Piezocatalytic and Photocatalytic Hydrogen Peroxide Evolution of Sulfide Solid Solution Nano‐Branches from Pure Water and Air

Abstract Hydrogen peroxide (H 2 O 2 ) as a useful chemical has a wide range of applications, and the development of efficient semiconducting materials for H 2 O 2 production is deemed as a promising strategy to realize the energy conversion. In this paper, Cd x Zn 1‐x S (x = 0, 0.1, 0.3, 0.5, 0.7, 0.9, 1) nano‐branches are fabricated and the piezocatalytic and photocatalytic H 2 O 2 evolution performance are studied.
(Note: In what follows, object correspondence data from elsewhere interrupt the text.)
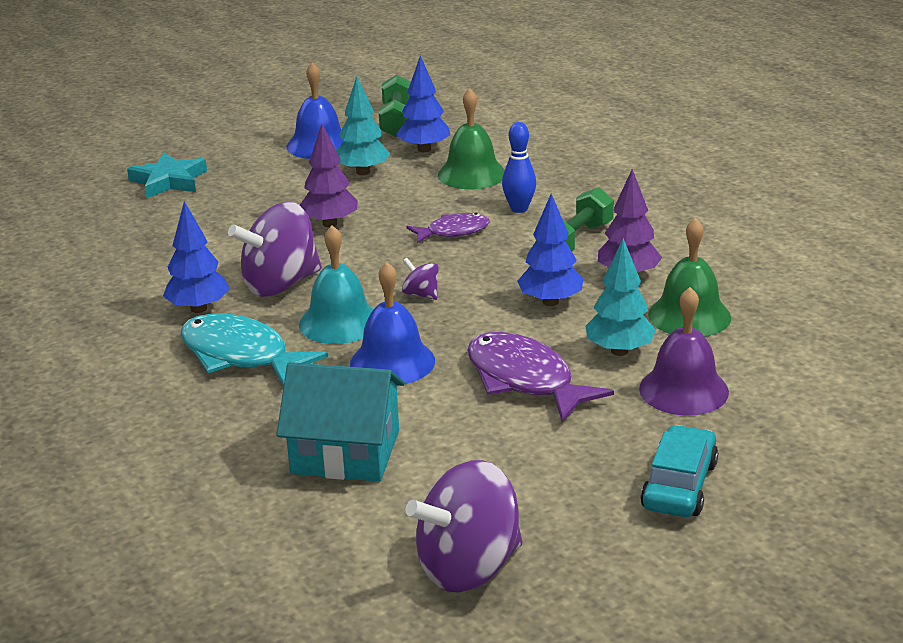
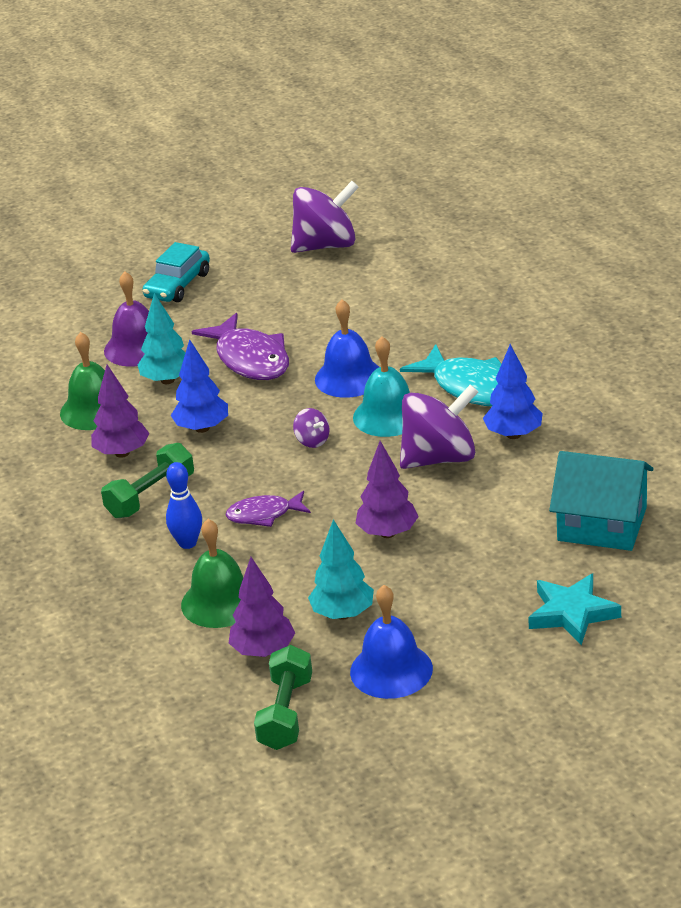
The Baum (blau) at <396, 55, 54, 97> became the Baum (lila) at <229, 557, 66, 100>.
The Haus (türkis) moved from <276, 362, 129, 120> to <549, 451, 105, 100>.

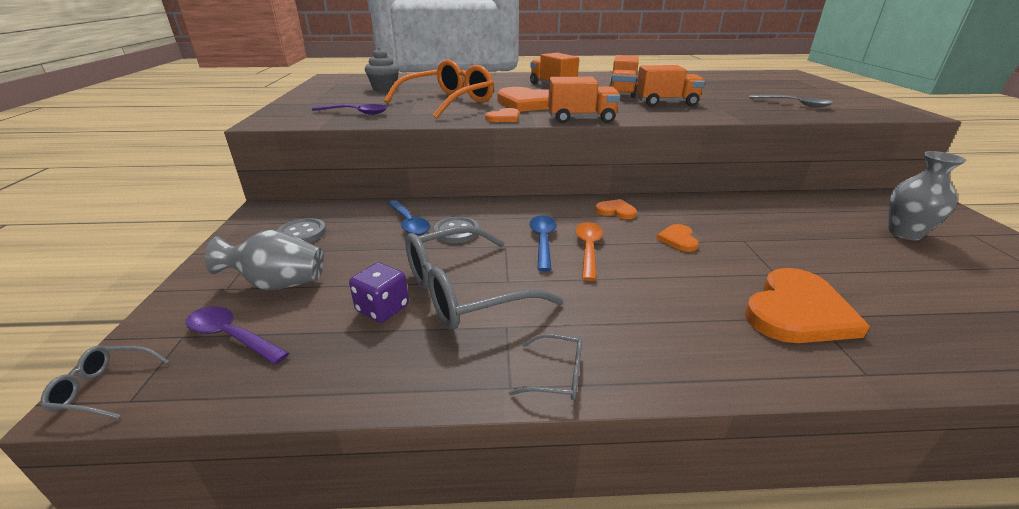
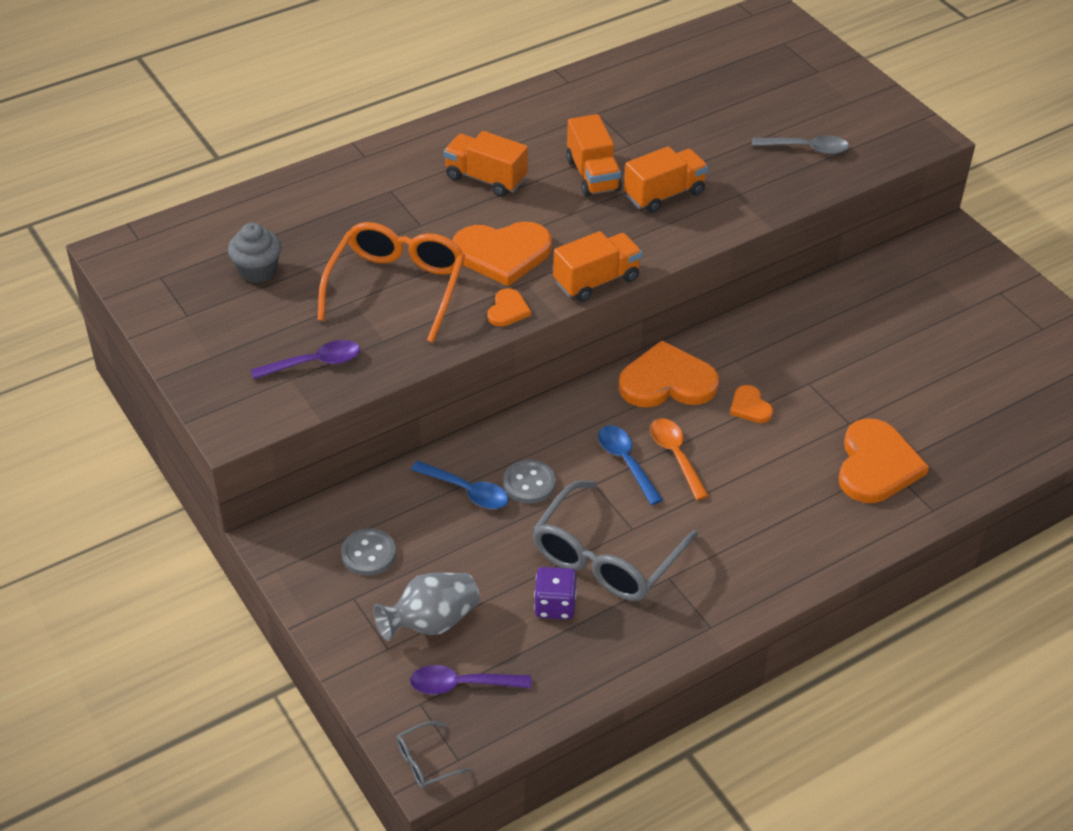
The Vase (grau) at <888, 151, 79, 89> disappeared.
The Herz (orange) at <595, 199, 42, 20> changed to 2.04 times the size.
The Brille (grau) at <509, 334, 73, 66> disappeared.

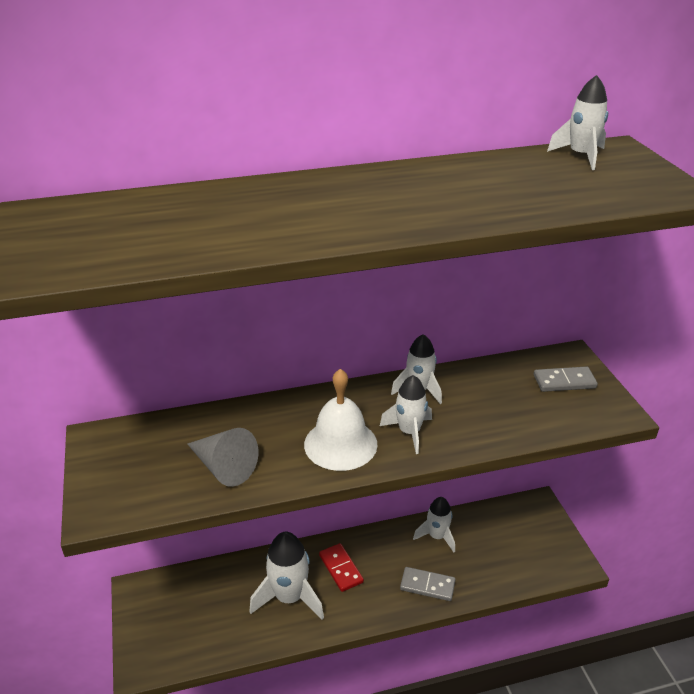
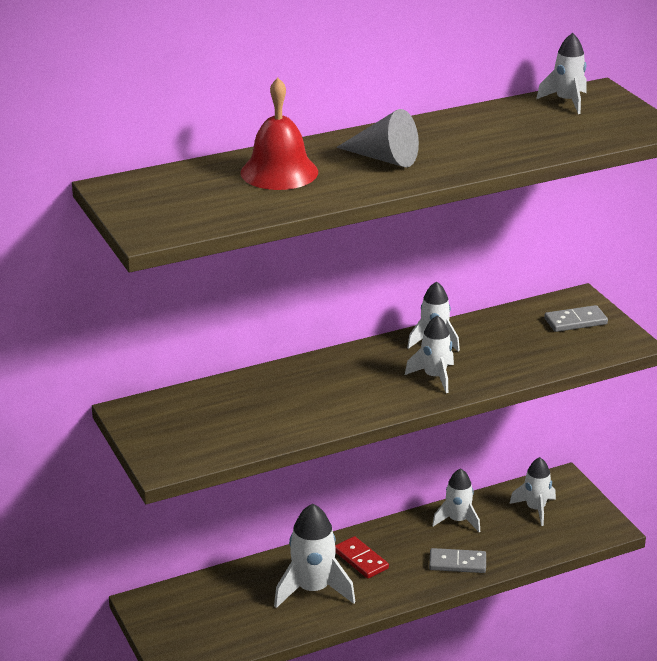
The Glocke (weiß) at <304, 369, 74, 102> disappeared.
The Kegel (grau) moved from <187, 428, 71, 59> to <336, 109, 83, 58>.
The Glocke (rot) at <241, 78, 77, 112> appeared.
The Rakete (weiß) at <509, 457, 47, 69> appeared.

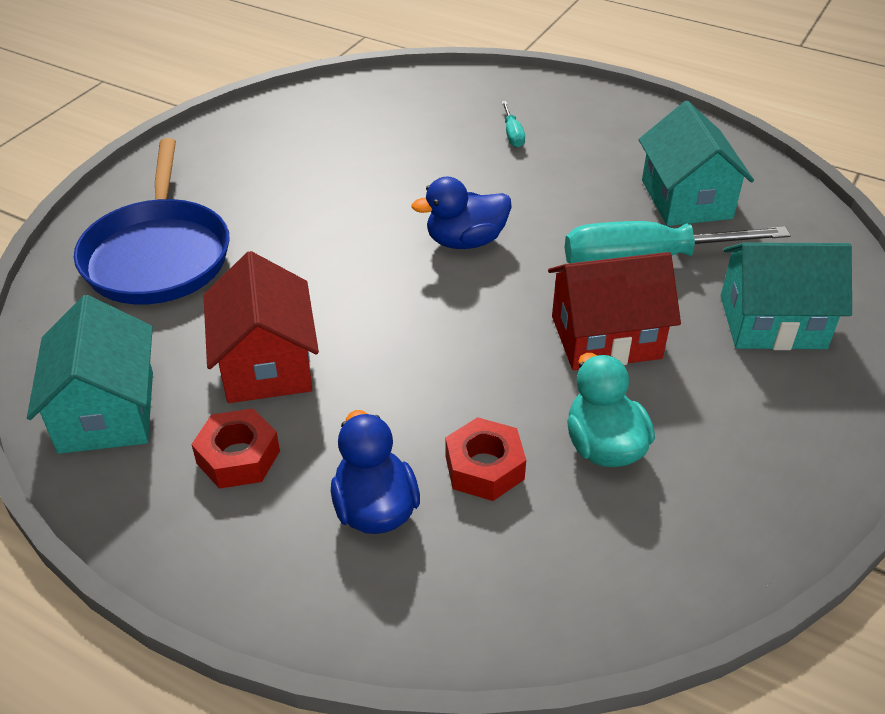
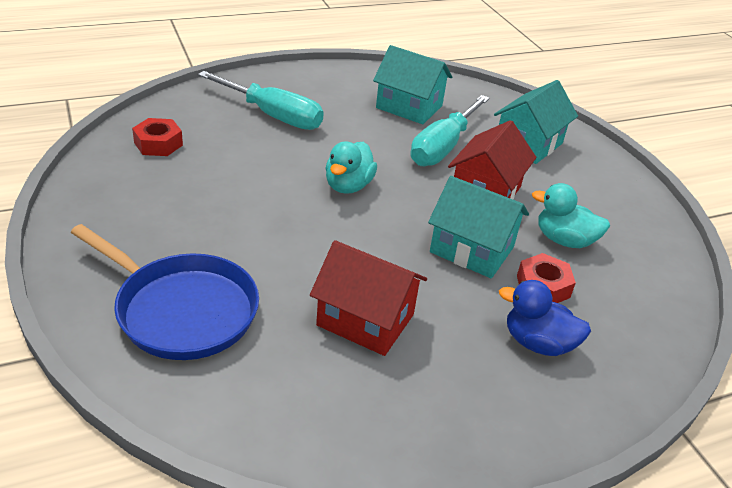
The Schraubenzieher (türkis) at <502, 101, 23, 47> changed to 2.45 times the size.
The Ente (blau) at <411, 177, 101, 72> became the Ente (türkis) at <325, 141, 52, 53>.
The Haus (türkis) moved from <27, 295, 126, 159> to <428, 176, 101, 102>.
The Sechskantmutter (rot) moved from <191, 409, 89, 80> to <132, 118, 51, 38>.

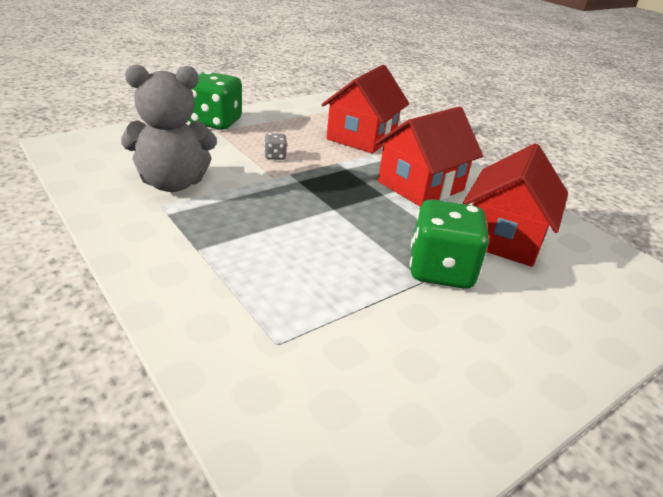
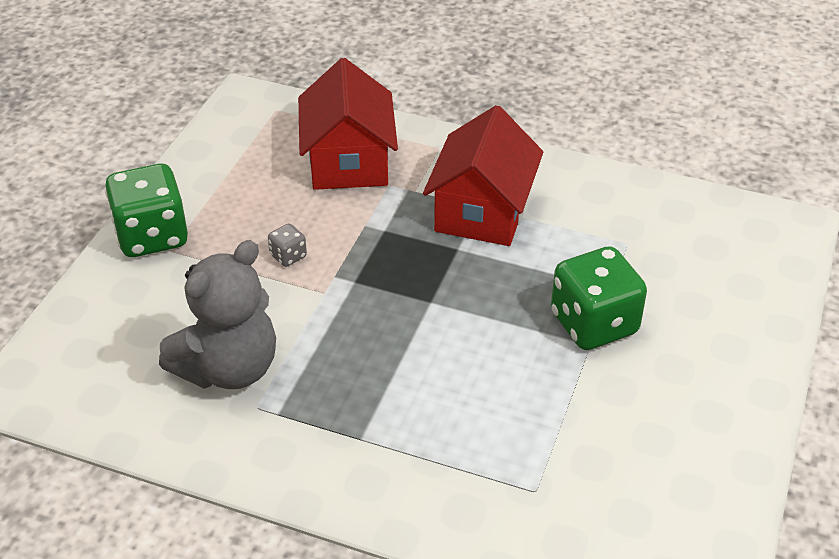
The Haus (rot) at <463, 143, 105, 124> disappeared.

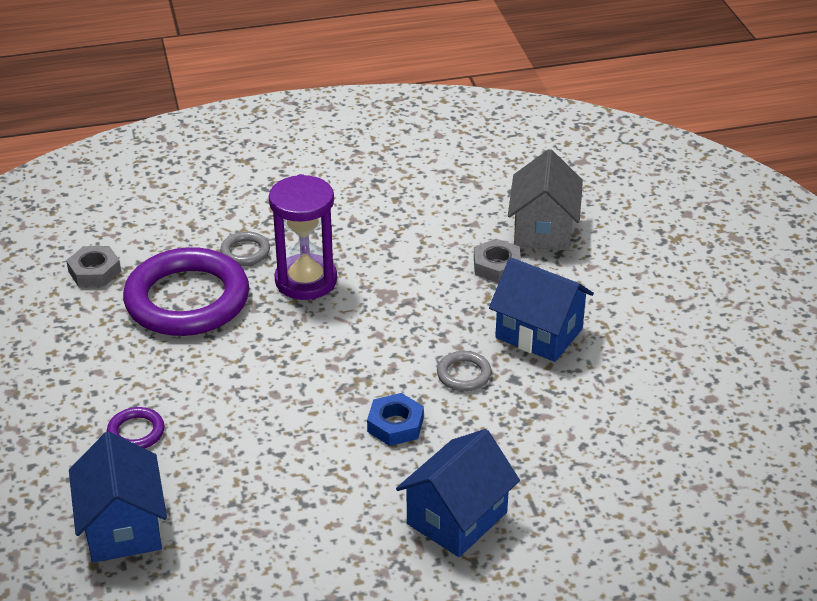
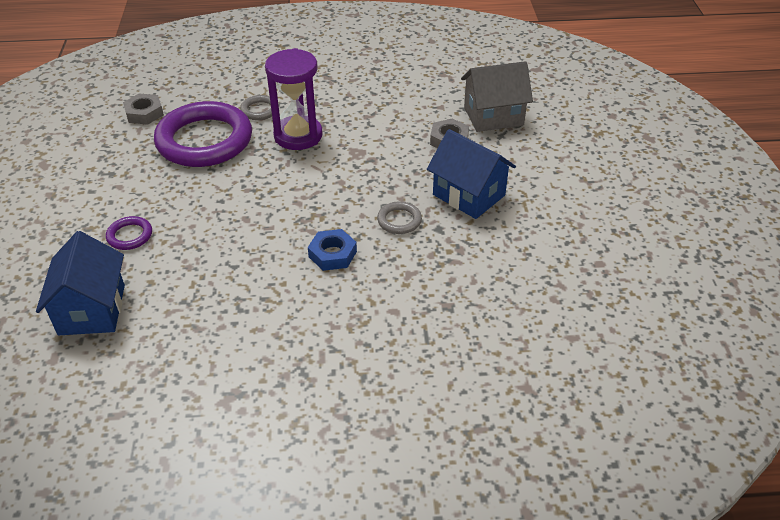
The Haus (grau) at <508, 149, 75, 102> turned 60 degrees clockwise.
The Haus (blau) at <396, 429, 124, 128> disappeared.

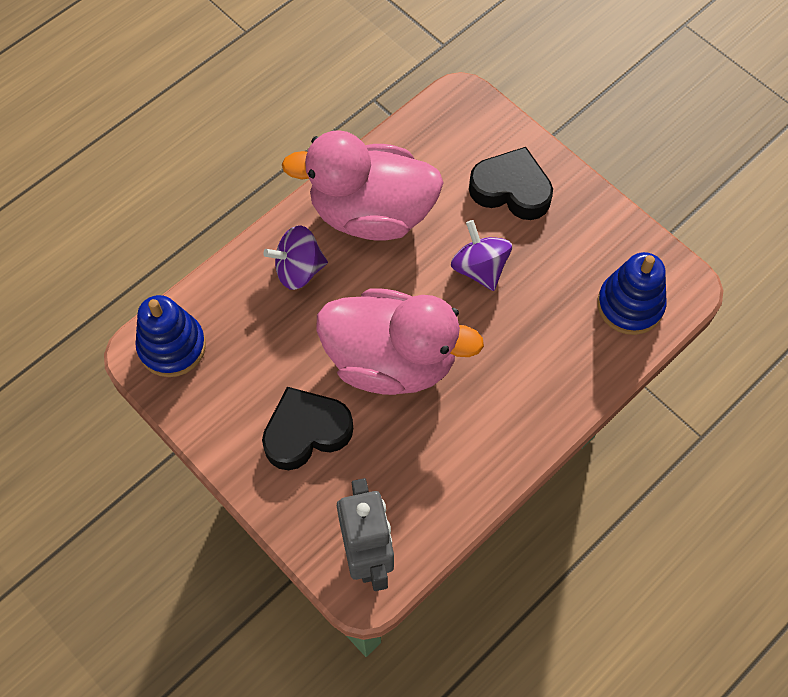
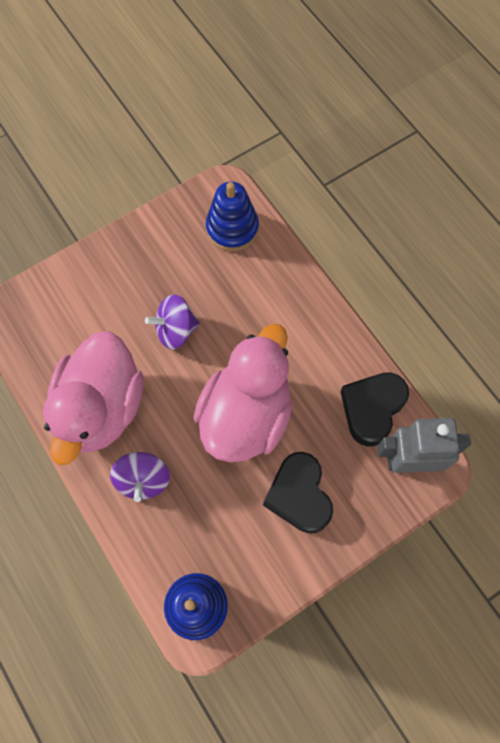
The Herz (schwarz) moved from <469, 147, 84, 73> to <340, 372, 69, 74>.

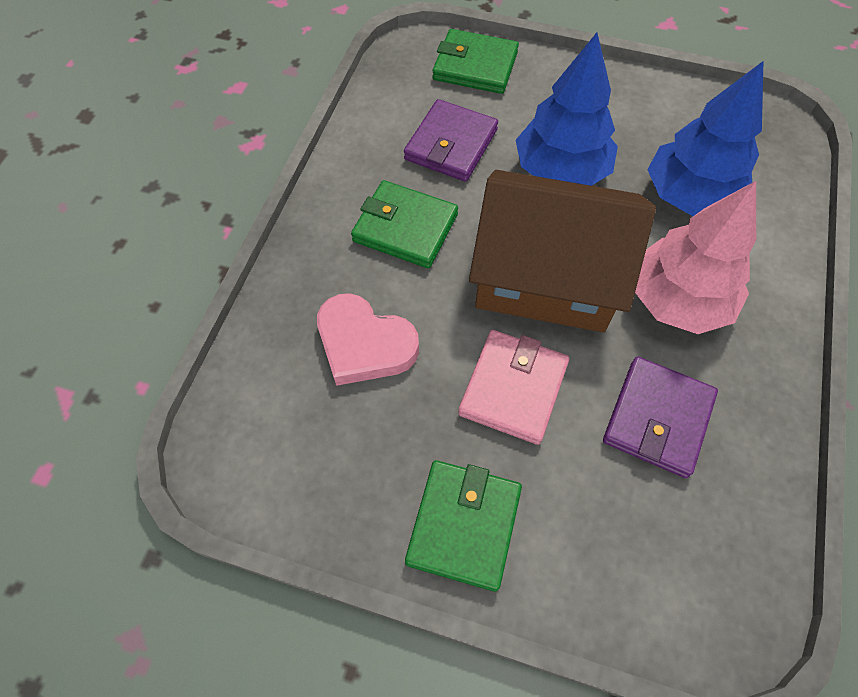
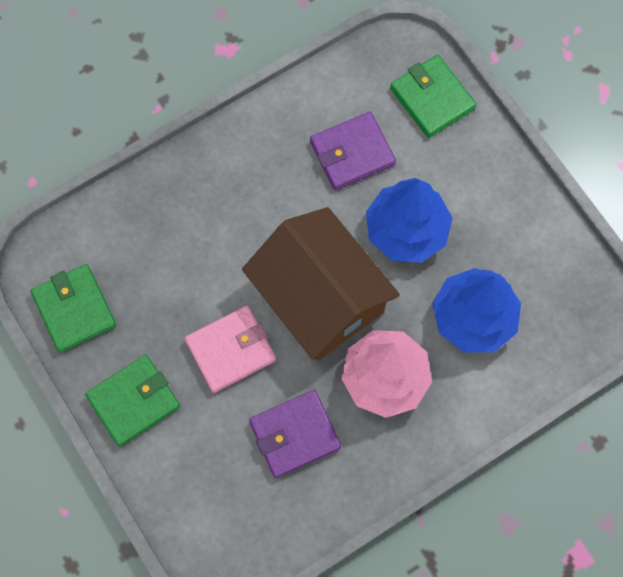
The Geldbörse (grün) moved from <351, 180, 107, 88> to <31, 264, 85, 89>.
The Herz (rosa) at <317, 293, 102, 93> disappeared.

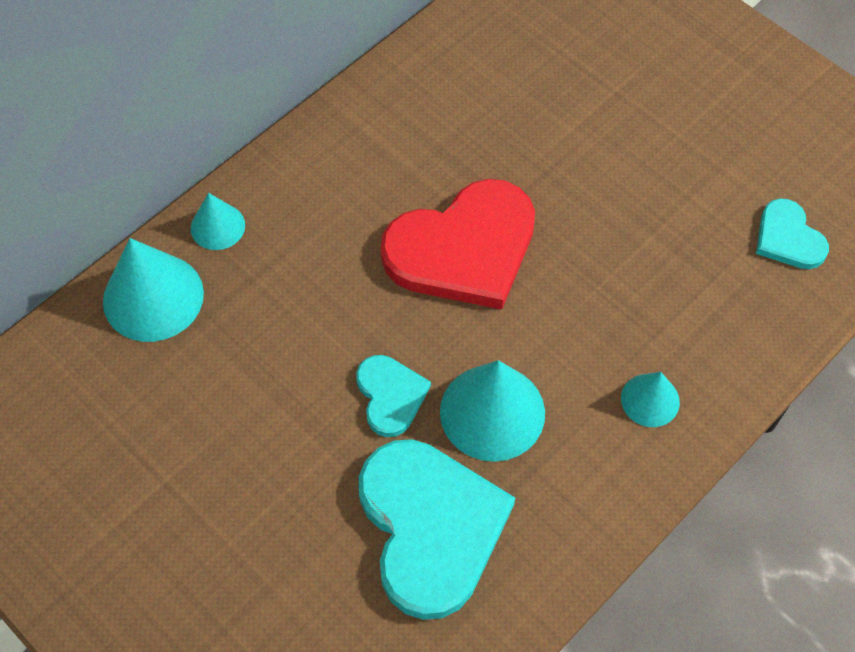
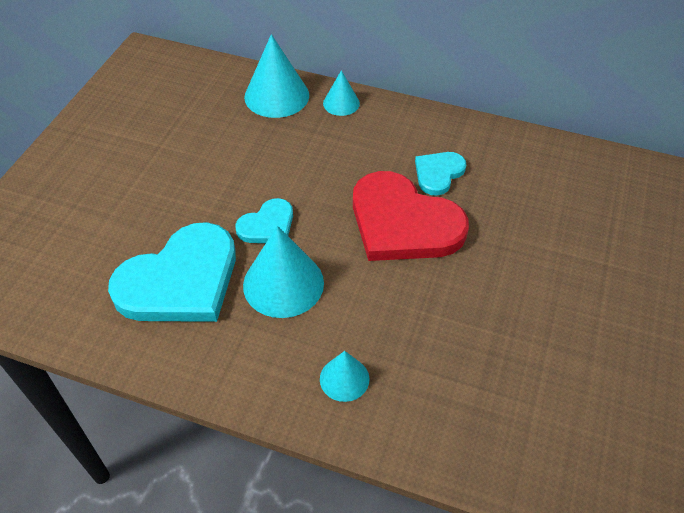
The Herz (türkis) moved from <756, 199, 73, 70> to <415, 152, 51, 44>.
Under ultrasound condition, the H 2 O 2 yield of as‐synthesized solid solutions is all higher than those of pristine ZnS and CdS, and optimal evolution rate achieves 21.9 µmol g −1 h −1 for Cd 0.5 Zn 0.5 S without any sacrificial agent, while it is increased to 151.6 µmol g −1 h −1 under visible light irradiation. The piezo/photoelectrochemical tests, piezoresponse force microscopy (PFM), and computational simulation reveal that the nano‐branch structure benefits the mechanical energy conversion more, favoring the H 2 O 2 evolution for Cd 0.5 Zn 0.5 S, and a higher concentration of charge carriers is generated in photocatalysis. The active radical trapping and in situ electron spin resonance (ESR) experiments demonstrate that both of the H 2 O 2 generation pathways are originated from oxygen reduction by the sequential two‐step single‐electron reaction. This work opens a door for promoting the H 2 O 2 production from nanostructure and solid solution design.